У него было хорошее воображение. Он живо представил, что с ним может произойти в ближайшие минуты. После этого Володя расстегнул кобуру, вытащил табельное оружие и передернул затвор.
Он знал, что стрельбу расценят как превышение пределов самообороны. Убивать можно только тех, кто тебя собирается убить. А если хотят позабавиться, то это совсем другое дело. По закону этих шалунов нельзя убивать. Даже если очень надо.
Но Владимир решил, что он все равно будет стрелять.
Кузькин ждал. Он пристроился у винтовой лестницы, присев за новеньким германским холодильником. Давно закончен допрос, и погасли свечи. В маленькое слуховое окошко чердака проникали лишь слабенькие предрассветные лучи.
Вот внизу хлопнула дверь, и кто-то окликнул старшего охранника: «Аркадий Юрьевич, где вы? Я уже пришел. Это Володя Пронин».
Аркаша Сошин лежал на кровати связанный и в наручниках. Муромцев взмахнул пистолетом, и пленник подал голос: «Поднимайся наверх, Володя. Там в углу винтовая лестница. Вот ты по ней и топай».

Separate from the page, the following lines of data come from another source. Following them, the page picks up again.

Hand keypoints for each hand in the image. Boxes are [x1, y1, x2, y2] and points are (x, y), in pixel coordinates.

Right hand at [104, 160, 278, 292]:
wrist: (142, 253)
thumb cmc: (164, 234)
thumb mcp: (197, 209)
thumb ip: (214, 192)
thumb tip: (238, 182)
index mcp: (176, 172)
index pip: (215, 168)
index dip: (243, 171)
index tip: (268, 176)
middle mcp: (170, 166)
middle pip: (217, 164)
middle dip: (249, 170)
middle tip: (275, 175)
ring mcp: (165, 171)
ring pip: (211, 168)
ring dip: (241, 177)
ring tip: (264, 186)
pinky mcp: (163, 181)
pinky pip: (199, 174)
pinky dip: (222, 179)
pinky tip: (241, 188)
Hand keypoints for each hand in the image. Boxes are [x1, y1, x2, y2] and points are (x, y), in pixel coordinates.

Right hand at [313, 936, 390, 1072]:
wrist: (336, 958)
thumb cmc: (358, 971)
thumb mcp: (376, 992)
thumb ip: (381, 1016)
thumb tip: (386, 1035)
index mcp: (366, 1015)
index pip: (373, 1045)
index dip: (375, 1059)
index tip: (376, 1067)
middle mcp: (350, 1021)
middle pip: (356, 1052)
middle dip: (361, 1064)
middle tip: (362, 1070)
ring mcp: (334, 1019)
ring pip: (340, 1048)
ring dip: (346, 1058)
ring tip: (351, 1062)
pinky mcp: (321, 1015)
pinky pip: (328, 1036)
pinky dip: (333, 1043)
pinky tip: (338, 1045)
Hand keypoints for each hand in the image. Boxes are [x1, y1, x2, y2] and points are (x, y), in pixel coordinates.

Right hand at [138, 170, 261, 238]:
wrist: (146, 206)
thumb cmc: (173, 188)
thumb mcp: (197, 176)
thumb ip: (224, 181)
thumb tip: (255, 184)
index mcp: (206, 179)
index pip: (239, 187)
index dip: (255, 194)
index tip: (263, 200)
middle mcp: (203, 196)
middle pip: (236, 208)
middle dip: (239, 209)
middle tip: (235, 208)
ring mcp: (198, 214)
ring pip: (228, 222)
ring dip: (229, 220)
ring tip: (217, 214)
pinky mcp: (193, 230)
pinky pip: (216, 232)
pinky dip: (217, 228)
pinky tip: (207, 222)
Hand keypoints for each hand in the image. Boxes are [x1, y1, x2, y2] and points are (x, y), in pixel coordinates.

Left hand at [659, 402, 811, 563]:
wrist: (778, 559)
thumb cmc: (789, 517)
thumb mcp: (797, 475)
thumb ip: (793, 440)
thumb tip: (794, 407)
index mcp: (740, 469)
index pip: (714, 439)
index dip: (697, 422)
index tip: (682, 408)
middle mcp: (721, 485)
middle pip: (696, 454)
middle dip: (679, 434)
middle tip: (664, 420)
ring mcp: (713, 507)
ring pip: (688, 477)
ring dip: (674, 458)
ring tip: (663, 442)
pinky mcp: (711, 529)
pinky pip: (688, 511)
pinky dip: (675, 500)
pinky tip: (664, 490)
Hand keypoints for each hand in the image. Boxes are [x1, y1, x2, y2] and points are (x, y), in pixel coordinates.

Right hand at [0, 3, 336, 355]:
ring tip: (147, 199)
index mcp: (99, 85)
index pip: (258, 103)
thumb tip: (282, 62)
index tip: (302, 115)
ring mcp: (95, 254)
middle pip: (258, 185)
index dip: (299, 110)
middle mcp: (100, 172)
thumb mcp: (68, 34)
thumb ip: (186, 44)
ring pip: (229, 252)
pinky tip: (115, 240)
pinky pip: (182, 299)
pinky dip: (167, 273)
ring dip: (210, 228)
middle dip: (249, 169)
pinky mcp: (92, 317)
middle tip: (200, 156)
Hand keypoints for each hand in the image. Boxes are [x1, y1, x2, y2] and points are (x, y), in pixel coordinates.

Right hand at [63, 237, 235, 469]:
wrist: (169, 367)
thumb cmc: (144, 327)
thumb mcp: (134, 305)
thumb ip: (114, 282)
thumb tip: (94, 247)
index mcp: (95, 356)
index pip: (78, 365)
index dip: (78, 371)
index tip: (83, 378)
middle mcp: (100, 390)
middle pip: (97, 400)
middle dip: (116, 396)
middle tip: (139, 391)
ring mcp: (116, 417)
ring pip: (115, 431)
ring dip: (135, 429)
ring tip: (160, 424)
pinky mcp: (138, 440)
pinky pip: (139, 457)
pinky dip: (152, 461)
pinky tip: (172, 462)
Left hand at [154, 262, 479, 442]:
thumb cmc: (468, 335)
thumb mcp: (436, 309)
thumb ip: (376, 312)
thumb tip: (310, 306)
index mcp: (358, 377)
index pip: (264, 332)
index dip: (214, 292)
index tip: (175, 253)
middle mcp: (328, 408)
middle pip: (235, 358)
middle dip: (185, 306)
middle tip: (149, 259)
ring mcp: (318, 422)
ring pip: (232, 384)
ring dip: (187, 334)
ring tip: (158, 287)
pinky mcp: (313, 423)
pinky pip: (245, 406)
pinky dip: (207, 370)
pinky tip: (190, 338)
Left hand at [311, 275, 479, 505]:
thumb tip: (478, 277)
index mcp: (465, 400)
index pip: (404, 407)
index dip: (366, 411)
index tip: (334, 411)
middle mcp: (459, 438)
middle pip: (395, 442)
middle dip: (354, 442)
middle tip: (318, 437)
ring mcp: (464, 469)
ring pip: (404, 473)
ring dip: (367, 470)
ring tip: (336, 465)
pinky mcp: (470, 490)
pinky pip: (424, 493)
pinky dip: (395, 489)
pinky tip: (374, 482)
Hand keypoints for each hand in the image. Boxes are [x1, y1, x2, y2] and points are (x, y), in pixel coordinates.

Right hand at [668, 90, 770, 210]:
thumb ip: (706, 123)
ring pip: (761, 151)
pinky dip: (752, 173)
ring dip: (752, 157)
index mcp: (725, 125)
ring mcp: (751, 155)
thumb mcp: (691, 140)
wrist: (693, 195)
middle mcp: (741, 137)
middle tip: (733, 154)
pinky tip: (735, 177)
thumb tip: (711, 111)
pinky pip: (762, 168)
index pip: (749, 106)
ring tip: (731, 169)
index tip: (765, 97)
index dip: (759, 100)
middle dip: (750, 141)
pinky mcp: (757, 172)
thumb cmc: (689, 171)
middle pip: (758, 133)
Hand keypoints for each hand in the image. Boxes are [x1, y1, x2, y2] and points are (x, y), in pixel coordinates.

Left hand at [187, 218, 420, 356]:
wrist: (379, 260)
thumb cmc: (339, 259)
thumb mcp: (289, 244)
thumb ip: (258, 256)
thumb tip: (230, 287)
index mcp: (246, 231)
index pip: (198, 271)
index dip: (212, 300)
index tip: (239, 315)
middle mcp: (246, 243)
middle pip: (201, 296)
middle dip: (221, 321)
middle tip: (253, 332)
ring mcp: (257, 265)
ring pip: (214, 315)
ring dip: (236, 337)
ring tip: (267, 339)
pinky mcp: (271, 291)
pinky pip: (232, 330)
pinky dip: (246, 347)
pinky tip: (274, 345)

Ступеньки заскрипели, но как-то странно. От одного скрипа и до другого проходило двадцать секунд.
Вот первый шаг, второй, пятый, десятый.
Первым делом над поверхностью пола появился пистолет, а затем рука, которая его держала. Потом начала появляться вихрастая голова.
Кузькин решил не ждать стрельбы. В первую секунду он ловко прыгнул, схватился за ствол «Макарова» и нажал флажок предохранителя.
Во вторую секунду Лев схватил блондина за руку и рванул на себя. Если кто открывал тугую пробку штопором, тот представляет эффект. Вова Пронин влетел на чердак со свистом и приземлился в центре помещения, недалеко от кровати, на которой лежали задержанные «языки».
Допрос Владимира проводили не по классической схеме. Не было двух следователей — доброго и наоборот. Оба мужика были сонные и злые.
Правда, так было только в первые две минуты.
Пронин почти сразу начал говорить быстро и искренне. При этом он добродушно и глупо улыбался, как первоклассник, налетевший в коридоре на директора.
Из всего этого детского лепета было ясно, что Володя неравнодушен к Надежде. В том смысле, что она не просто ему симпатична, а он в нее напрочь влюбился. Втюрился по самые вихры.
Последнее обстоятельство очень развеселило Кузькина и несколько разозлило Муромцева, который схватил парня за грудки и стал трясти его. При этом он говорил громко, отрывисто и высокопарно. Примерно так, как в плохой шекспировской постановке.
— Как ты мог, Пронин? Ты, который понял ее. Ты, который увидел ее доброту, красоту и ум. И при этом ты, как Кощей, держал ее в мрачном подвале.
— Там очень симпатичное помещение.
— Молчи, подлый человек. Ты предал Надежду, и нет тебе оправдания. Хочешь снять с души камень?
— Хочу!
— Помоги освободить ее.
— Я согласен. Если что, то я готов и умереть за нее.